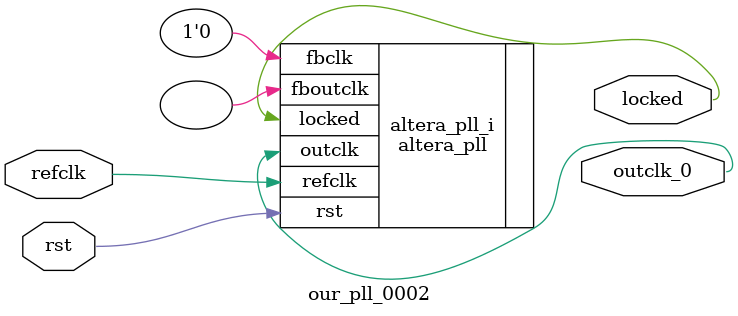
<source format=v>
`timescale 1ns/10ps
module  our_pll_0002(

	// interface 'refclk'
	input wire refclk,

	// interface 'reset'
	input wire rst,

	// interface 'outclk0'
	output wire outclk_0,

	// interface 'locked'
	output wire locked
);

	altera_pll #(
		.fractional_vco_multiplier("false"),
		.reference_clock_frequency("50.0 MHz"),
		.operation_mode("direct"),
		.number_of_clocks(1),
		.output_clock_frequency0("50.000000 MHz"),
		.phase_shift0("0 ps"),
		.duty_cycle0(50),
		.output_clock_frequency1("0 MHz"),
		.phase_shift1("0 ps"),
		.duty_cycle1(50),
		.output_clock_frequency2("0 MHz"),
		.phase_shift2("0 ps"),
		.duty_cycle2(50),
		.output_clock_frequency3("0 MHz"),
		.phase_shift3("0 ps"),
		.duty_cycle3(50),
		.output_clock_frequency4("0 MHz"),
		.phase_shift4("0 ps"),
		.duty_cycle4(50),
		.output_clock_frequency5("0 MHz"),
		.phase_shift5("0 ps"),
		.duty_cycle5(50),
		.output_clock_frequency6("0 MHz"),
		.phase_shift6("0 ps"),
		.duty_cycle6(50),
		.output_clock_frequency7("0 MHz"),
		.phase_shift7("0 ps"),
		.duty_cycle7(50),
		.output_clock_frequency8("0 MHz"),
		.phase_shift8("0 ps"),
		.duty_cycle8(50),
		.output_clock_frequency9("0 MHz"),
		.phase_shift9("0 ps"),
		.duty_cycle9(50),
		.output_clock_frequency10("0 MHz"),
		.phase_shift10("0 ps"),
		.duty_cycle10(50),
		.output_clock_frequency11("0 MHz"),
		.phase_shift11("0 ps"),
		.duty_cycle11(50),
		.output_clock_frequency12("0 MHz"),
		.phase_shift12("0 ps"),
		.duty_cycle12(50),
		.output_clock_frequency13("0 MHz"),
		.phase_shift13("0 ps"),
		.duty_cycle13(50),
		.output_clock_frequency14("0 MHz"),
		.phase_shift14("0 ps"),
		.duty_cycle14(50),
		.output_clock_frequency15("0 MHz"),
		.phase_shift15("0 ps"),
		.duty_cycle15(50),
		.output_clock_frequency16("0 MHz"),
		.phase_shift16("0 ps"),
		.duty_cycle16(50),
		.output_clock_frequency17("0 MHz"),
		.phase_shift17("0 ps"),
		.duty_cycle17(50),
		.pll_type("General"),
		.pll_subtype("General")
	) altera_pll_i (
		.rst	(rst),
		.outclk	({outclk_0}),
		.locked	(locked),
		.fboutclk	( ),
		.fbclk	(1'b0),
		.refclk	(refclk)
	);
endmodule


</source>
:::::
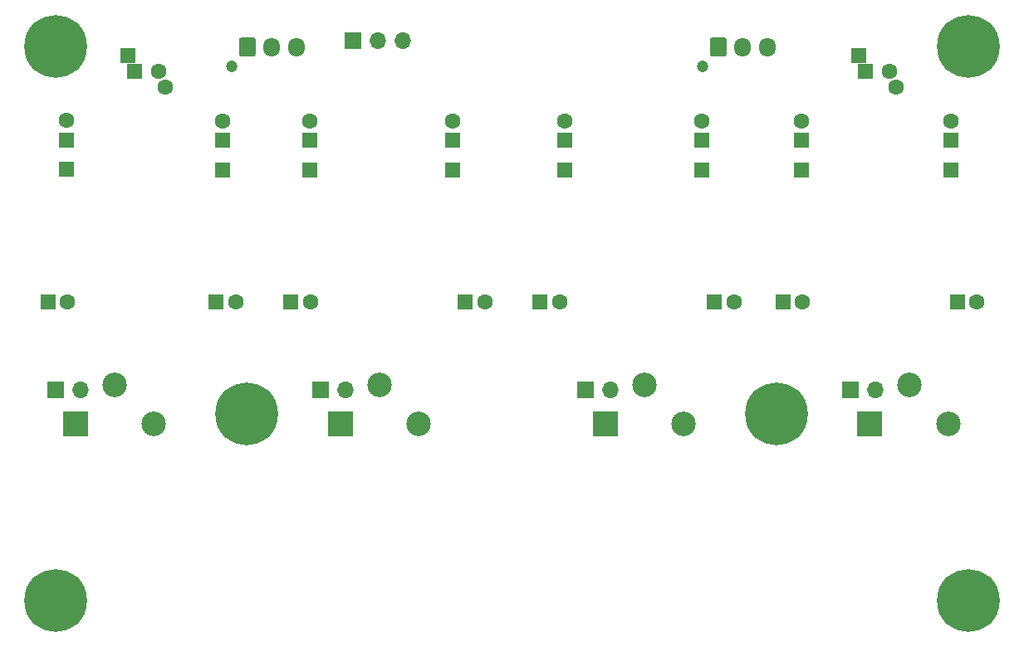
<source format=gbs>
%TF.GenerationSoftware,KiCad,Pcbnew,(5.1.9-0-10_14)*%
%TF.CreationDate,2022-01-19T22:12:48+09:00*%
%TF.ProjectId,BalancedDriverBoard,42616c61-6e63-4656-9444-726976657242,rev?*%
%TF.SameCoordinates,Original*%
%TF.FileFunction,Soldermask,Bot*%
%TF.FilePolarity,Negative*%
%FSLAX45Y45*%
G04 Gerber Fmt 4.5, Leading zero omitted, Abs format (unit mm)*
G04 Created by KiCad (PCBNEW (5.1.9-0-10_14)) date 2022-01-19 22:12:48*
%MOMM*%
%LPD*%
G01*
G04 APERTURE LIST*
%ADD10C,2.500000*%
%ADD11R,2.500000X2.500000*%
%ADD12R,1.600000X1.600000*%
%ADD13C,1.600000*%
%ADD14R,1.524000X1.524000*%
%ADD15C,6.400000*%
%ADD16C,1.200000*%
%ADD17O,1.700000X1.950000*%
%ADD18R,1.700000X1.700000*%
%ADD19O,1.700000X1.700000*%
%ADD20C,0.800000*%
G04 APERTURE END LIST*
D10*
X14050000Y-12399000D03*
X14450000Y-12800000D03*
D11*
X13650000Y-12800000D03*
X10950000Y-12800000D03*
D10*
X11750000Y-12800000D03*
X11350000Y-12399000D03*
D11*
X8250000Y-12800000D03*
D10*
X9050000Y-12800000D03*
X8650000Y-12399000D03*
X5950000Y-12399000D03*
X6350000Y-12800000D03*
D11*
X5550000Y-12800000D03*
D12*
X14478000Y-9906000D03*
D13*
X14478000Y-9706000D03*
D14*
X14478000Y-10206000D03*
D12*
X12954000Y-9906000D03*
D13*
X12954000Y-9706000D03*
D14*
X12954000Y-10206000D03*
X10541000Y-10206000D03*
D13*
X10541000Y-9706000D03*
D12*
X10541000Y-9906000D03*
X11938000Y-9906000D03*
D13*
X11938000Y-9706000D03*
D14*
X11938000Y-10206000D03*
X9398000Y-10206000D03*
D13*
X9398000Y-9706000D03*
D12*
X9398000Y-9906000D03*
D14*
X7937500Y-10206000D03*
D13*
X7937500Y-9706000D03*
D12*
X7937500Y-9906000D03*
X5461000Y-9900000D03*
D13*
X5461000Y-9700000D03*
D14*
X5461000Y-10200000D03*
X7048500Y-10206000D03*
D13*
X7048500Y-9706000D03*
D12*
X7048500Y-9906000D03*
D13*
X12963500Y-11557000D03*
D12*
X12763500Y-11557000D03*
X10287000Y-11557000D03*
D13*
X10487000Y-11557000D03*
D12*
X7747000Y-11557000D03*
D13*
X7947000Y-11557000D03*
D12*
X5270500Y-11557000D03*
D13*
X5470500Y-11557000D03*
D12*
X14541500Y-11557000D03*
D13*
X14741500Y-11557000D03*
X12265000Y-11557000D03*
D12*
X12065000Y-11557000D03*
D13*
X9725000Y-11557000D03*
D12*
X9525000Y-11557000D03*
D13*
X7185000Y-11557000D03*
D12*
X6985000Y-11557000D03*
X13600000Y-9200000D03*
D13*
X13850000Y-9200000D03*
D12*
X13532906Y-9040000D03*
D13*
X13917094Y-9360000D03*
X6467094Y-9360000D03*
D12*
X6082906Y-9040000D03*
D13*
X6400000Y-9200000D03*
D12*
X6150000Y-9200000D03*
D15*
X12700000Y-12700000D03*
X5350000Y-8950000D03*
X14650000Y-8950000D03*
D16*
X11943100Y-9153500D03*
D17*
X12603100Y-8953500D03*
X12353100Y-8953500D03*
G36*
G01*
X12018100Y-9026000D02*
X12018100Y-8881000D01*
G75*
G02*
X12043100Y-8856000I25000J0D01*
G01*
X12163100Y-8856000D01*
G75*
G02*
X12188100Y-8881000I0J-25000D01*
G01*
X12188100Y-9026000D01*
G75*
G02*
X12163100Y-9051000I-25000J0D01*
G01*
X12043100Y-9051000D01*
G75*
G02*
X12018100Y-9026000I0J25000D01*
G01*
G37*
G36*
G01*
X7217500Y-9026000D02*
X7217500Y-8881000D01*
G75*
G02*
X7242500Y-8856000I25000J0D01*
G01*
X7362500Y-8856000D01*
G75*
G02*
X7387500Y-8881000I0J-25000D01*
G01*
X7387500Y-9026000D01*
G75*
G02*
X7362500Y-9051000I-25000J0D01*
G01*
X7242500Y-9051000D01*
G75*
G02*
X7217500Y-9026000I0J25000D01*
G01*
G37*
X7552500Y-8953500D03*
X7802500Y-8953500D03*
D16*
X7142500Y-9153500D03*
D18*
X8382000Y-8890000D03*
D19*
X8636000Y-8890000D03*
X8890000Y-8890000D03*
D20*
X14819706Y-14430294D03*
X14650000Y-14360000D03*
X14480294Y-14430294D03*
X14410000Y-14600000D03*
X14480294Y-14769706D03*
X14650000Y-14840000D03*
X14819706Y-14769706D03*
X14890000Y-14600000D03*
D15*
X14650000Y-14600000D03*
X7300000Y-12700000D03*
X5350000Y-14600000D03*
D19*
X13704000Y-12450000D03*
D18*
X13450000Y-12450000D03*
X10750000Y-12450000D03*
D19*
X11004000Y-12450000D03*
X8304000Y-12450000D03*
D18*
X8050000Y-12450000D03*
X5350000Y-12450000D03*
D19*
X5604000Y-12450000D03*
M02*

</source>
:::::
Exercise directions
Copy out every line of the material above that mentions the word "source".

Exercise response
<source format=v>
</source>
<source format=gbs>
</source>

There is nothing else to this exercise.